Was I right in imagining my daughter had begun some kind of relationship with her? How often had she been babysitting? -And how was it my wife could look on with such indifference while her daughter baby-sat for her husband’s ex-mistress? Was she deliberately encouraging the kind of relationship she thought would make me jealous?
I don’t understand you, Suzi said, and she asked, why did I have to talk in this pompous way? She didn’t understand at all. So that now, rigid on the bedspread while the Avvocato Malerba drew the curtains before removing his jacket and shirt, I recognized this as another of those increasingly frequent conversations where one feels that one must reconstruct the entire history of Western thought just to knock the undesirable parts down again, say absolutely everything in order to say anything at all. Which at the price I was no doubt paying to call suburban Milan from suburban Strasbourg, at hotel rates, would be imprudent to say the least. Such is the power of money over human relationships. And once again it occurred to me that one of the sources of immense uneasiness in my marriage had always been the growing preoccupation that both my wife and in a different way my daughter were, if not stupid, then hardly very intelligent No, they are not particularly intellige
nt, I told myself. They don’t discriminate. They don’t think. And the agony here is that one feels presumptuous and. judgemental in reaching such conclusions, in deciding that one’s wife and daughter are not particularly intelligent, yet on the other hand one cannot help but be aware of the evidence that comes constantly before one’s eyes. So that perhaps one of the reasons I fell so completely for her when I did was the illusion she managed to generate of being deeply wise and extremely intelligent. The illusion. Let’s talk when I get back, I said to my daughter.

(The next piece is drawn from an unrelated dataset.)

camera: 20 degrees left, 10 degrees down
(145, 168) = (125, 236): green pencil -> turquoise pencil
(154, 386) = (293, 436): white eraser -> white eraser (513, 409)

She laughed. Switching back to English, she said, You always back down from an argument, don’t you, Daddy?
Happy birthday as of tomorrow, I managed, and finding, on getting the phone down, the Avvocato Malerba buttoning a white shirt over a grey hollow of chest hair, I asked him - I would pay the phone-bill of course, I said - if he knew what Nietzsche had once written down in his notebook as the most cogent argument against his own cherished notion of The Eternal Return, the eternal repetition of all things?
Determined to show off his English, which it occurs to me now might be a plausible reason for his having agreed to come on this trip — seventy-two hours of free English lessons - the Avvocato Malerba said he found Nietzsche unbearably presumptuous and judgemental. He actually used those two words, presumptuous and judgemental. The world would have been a better place, said the Avvocato Malerba, without people like Nietzsche, who had been criminally responsible, he said, for the rise of Nazism and Fascism. He preferred Spinoza himself. So there seemed no point in telling the Avvocato Malerba, or indeed any person who could prefer Spinoza to Nietzsche, that the most cogent argument against the notion of the eternal return, for Nietzsche, was the existence of his mother and sister.